Leur fusion unique de sonorités sud-américaines et électro a apporté une dimension vibrante, solaire et festive à la danse ; c’est pourquoi j’ai choisi ces artistes pour collaborer. Je trouve que cette atmosphère musicale coïncide bien avec celle des JO. 

 

Mourad Merzouki
©Julie Cherki

 

Vous êtes également chorégraphe pour l’équipe de France de natation artistique pour l’épreuve libre, comment avez-vous adapté votre approche créative pour travailler avec des mouvements sous l’eau ?

Travailler avec l’équipe de natation artistique a été un véritable challenge - surtout que je suis très nul en natation ! Mais j’adore sortir de ma zone de confort. Il faut réussir à créer une chorégraphie pour des nageuses, et non pas des danseuses - même s’il existe un certain lien entre les deux dans la natation artistique. Des nageuses qui se trouvent dans un bassin avec plus de trois mètres de profondeur. J’ai donc principalement travaillé sur les mouvements du haut du corps. Travailler avec l’équipe a été une expérience malgré tout passionnante, et j’ai apprécié la fusion entre la danse et ce sport. Cette collaboration est aussi très symbolique. 


 

Vous avez choisi la chanson de « Mesdames » de Grand Corps Malade, quel message souhaitez-vous transmettre à travers cette musique ?

Les Jeux olympiques sont un rendez-vous regardé par le monde entier et il fallait que je trouve une thématique universelle. Cette musique de Grand Corps Malade évoque la question de la place de la femme : un choix que je trouve plutôt juste, car cette problématique nous concerne tous. 
 

Spectacle chorégraphie par Mourad Merzouki
©Laurent Philippe 

 


La danse est une véritable dualité sportive et artistique.


Quelle a été votre réaction lorsque le breakdance a été annoncé comme nouvelle épreuve des Jeux olympiques ?
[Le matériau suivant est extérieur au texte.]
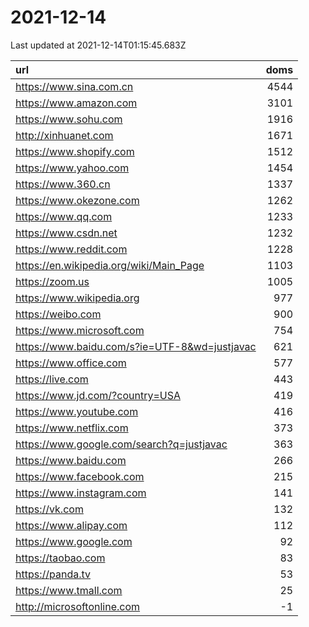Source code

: # 2021-12-14

<!-- BEGIN -->
Last updated at 2021-12-14T01:15:45.683Z

url | doms
:- | -:
https://www.sina.com.cn | 4544
https://www.amazon.com | 3101
https://www.sohu.com | 1916
http://xinhuanet.com | 1671
https://www.shopify.com | 1512
https://www.yahoo.com | 1454
https://www.360.cn | 1337
https://www.okezone.com | 1262
https://www.qq.com | 1233
https://www.csdn.net | 1232
https://www.reddit.com | 1228
https://en.wikipedia.org/wiki/Main_Page | 1103
https://zoom.us | 1005
https://www.wikipedia.org | 977
https://weibo.com | 900
https://www.microsoft.com | 754
https://www.baidu.com/s?ie=UTF-8&wd=justjavac | 621
https://www.office.com | 577
https://live.com | 443
https://www.jd.com/?country=USA | 419
https://www.youtube.com | 416
https://www.netflix.com | 373
https://www.google.com/search?q=justjavac | 363
https://www.baidu.com | 266
https://www.facebook.com | 215
https://www.instagram.com | 141
https://vk.com | 132
https://www.alipay.com | 112
https://www.google.com | 92
https://taobao.com | 83
https://panda.tv | 53
https://www.tmall.com | 25
http://microsoftonline.com | -1
<!-- END -->
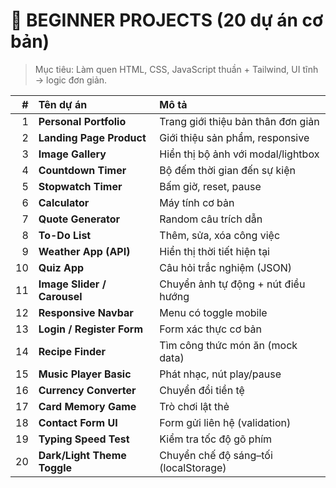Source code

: 
# 🧩 BEGINNER PROJECTS (20 dự án cơ bản)

> Mục tiêu: Làm quen HTML, CSS, JavaScript thuần + Tailwind, UI tĩnh → logic đơn giản.

| # | Tên dự án | Mô tả |
|--:|:-------------------------------|:------------------------------|
| 1 | **Personal Portfolio** | Trang giới thiệu bản thân đơn giản |
| 2 | **Landing Page Product** | Giới thiệu sản phẩm, responsive |
| 3 | **Image Gallery** | Hiển thị bộ ảnh với modal/lightbox |
| 4 | **Countdown Timer** | Bộ đếm thời gian đến sự kiện |
| 5 | **Stopwatch Timer** | Bấm giờ, reset, pause |
| 6 | **Calculator** | Máy tính cơ bản |
| 7 | **Quote Generator** | Random câu trích dẫn |
| 8 | **To-Do List** | Thêm, sửa, xóa công việc |
| 9 | **Weather App (API)** | Hiển thị thời tiết hiện tại |
| 10 | **Quiz App** | Câu hỏi trắc nghiệm (JSON) |
| 11 | **Image Slider / Carousel** | Chuyển ảnh tự động + nút điều hướng |
| 12 | **Responsive Navbar** | Menu có toggle mobile |
| 13 | **Login / Register Form** | Form xác thực cơ bản |
| 14 | **Recipe Finder** | Tìm công thức món ăn (mock data) |
| 15 | **Music Player Basic** | Phát nhạc, nút play/pause |
| 16 | **Currency Converter** | Chuyển đổi tiền tệ |
| 17 | **Card Memory Game** | Trò chơi lật thẻ |
| 18 | **Contact Form UI** | Form gửi liên hệ (validation) |
| 19 | **Typing Speed Test** | Kiểm tra tốc độ gõ phím |
| 20 | **Dark/Light Theme Toggle** | Chuyển chế độ sáng–tối (localStorage) |
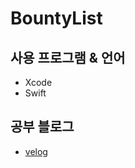 # BountyList

## 사용 프로그램 & 언어 
  - Xcode
  - Swift

## 공부 블로그
  - [velog](https://velog.io/@everytime79/IOS-Swift-Study-10)

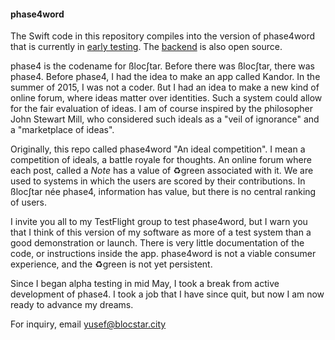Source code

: #### phase4word

The Swift code in this repository compiles into the version of phase4word that is currently in [early testing](https://phase4word.webnode.com). The [backend](https://github.com/KandorApp/ipfs-endpoint) is also open source.

phase4 is the codename for ßloc∫tar. Before there was ßloc∫tar, there was phase4. Before phase4, I had the idea to make an app called Kandor. In the summer of 2015, I was not a coder. ßut I had an idea to make a new kind of online forum, where ideas matter over identities. Such a system could allow for the fair evaluation of ideas. I am of course inspired by the philosopher John Stewart Mill, who considered such ideals as a "veil of ignorance" and a "marketplace of ideas". 

Originally, this repo called phase4word "An ideal competition". I mean a competition of ideals, a battle royale for thoughts. An online forum where each post, called a _Note_ has a value of ♻️green associated with it. We are used to systems in which the users are scored by their contributions. In ßloc∫tar née phase4, information has value, but there is no central ranking of users.

I invite you all to my TestFlight group to test phase4word, but I warn you that I think of this version of my software as more of a test system than a good demonstration or launch. There is very little documentation of the code, or instructions inside the app. phase4word is not a viable consumer experience, and the ♻️green is not yet persistent.

Since I began alpha testing in mid May, I took a break from active development of phase4. I took a job that I have since quit, but now I am now ready to advance my dreams.

For inquiry, email yusef@blocstar.city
Je me suis bien évidemment réjoui de cette reconnaissance. On me pose d’ailleurs souvent la question : la danse est-elle un sport ? Si on prend le hip-hop comme exemple, les battles de rue sont dans ses préceptes. La compétition est dans l’ADN de ce genre de danse, et le principe de compétitivité est indéniablement lié au sport. Mais je défends aussi l’idée que la danse est un art, une véritable dualité sportive et artistique.